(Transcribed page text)

Segment Open

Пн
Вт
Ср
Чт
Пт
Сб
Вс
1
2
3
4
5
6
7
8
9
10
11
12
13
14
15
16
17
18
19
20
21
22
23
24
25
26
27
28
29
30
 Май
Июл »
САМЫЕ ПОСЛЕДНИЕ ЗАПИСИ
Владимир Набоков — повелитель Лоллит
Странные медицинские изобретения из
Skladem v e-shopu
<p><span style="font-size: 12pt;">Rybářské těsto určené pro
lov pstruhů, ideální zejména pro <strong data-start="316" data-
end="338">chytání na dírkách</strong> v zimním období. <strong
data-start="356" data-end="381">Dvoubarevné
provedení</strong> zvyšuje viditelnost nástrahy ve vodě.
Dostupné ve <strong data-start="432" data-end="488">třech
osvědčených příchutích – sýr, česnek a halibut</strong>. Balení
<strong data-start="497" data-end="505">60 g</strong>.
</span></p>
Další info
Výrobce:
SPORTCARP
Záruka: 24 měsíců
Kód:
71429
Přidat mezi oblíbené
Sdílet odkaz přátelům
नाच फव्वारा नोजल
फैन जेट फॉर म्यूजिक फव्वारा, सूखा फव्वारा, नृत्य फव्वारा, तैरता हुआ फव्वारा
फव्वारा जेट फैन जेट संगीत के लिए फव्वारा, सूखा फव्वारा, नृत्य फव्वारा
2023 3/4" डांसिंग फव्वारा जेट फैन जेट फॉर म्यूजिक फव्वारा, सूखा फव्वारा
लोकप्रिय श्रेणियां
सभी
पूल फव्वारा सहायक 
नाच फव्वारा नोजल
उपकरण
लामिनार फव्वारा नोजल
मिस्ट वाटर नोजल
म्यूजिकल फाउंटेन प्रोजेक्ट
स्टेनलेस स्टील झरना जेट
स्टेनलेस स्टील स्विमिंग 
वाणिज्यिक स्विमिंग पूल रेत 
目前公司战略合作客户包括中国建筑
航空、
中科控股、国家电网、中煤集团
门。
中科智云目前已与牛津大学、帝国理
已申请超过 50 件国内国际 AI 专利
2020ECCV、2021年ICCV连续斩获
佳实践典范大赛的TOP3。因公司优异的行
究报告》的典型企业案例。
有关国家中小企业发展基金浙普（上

Segment Closed

Activity » Format the data as a Markdown table with the columns "Line No." and "Text", one row per line, numbered consecutively and omitting blank lines.

Result of this task »
| Line No. | Text |
|---|---|
| 1 | Пн |
| 2 | Вт |
| 3 | Ср |
| 4 | Чт |
| 5 | Пт |
| 6 | Сб |
| 7 | Вс |
| 8 | 1 |
| 9 | 2 |
| 10 | 3 |
| 11 | 4 |
| 12 | 5 |
| 13 | 6 |
| 14 | 7 |
| 15 | 8 |
| 16 | 9 |
| 17 | 10 |
| 18 | 11 |
| 19 | 12 |
| 20 | 13 |
| 21 | 14 |
| 22 | 15 |
| 23 | 16 |
| 24 | 17 |
| 25 | 18 |
| 26 | 19 |
| 27 | 20 |
| 28 | 21 |
| 29 | 22 |
| 30 | 23 |
| 31 | 24 |
| 32 | 25 |
| 33 | 26 |
| 34 | 27 |
| 35 | 28 |
| 36 | 29 |
| 37 | 30 |
| 38 |  Май |
| 39 | Июл » |
| 40 | САМЫЕ ПОСЛЕДНИЕ ЗАПИСИ |
| 41 | Владимир Набоков — повелитель Лоллит |
| 42 | Странные медицинские изобретения из |
| 43 | Skladem v e-shopu |
| 44 | <p><span style="font-size: 12pt;">Rybářské těsto určené pro |
| 45 | lov pstruhů, ideální zejména pro <strong data-start="316" data- |
| 46 | end="338">chytání na dírkách</strong> v zimním období. <strong |
| 47 | data-start="356" data-end="381">Dvoubarevné |
| 48 | provedení</strong> zvyšuje viditelnost nástrahy ve vodě. |
| 49 | Dostupné ve <strong data-start="432" data-end="488">třech |
| 50 | osvědčených příchutích – sýr, česnek a halibut</strong>. Balení |
| 51 | <strong data-start="497" data-end="505">60 g</strong>. |
| 52 | </span></p> |
| 53 | Další info |
| 54 | Výrobce: |
| 55 | SPORTCARP |
| 56 | Záruka: 24 měsíců |
| 57 | Kód: |
| 58 | 71429 |
| 59 | Přidat mezi oblíbené |
| 60 | Sdílet odkaz přátelům |
| 61 | नाच फव्वारा नोजल |
| 62 | फैन जेट फॉर म्यूजिक फव्वारा, सूखा फव्वारा, नृत्य फव्वारा, तैरता हुआ फव्वारा |
| 63 | फव्वारा जेट फैन जेट संगीत के लिए फव्वारा, सूखा फव्वारा, नृत्य फव्वारा |
| 64 | 2023 3/4" डांसिंग फव्वारा जेट फैन जेट फॉर म्यूजिक फव्वारा, सूखा फव्वारा |
| 65 | लोकप्रिय श्रेणियां |
| 66 | सभी |
| 67 | पूल फव्वारा सहायक  |
| 68 | नाच फव्वारा नोजल |
| 69 | उपकरण |
| 70 | लामिनार फव्वारा नोजल |
| 71 | मिस्ट वाटर नोजल |
| 72 | म्यूजिकल फाउंटेन प्रोजेक्ट |
| 73 | स्टेनलेस स्टील झरना जेट |
| 74 | स्टेनलेस स्टील स्विमिंग  |
| 75 | वाणिज्यिक स्विमिंग पूल रेत  |
| 76 | 目前公司战略合作客户包括中国建筑 |
| 77 | 航空、 |
| 78 | 中科控股、国家电网、中煤集团 |
| 79 | 门。 |
| 80 | 中科智云目前已与牛津大学、帝国理 |
| 81 | 已申请超过 50 件国内国际 AI 专利 |
| 82 | 2020ECCV、2021年ICCV连续斩获 |
| 83 | 佳实践典范大赛的TOP3。因公司优异的行 |
| 84 | 究报告》的典型企业案例。 |
| 85 | 有关国家中小企业发展基金浙普（上 |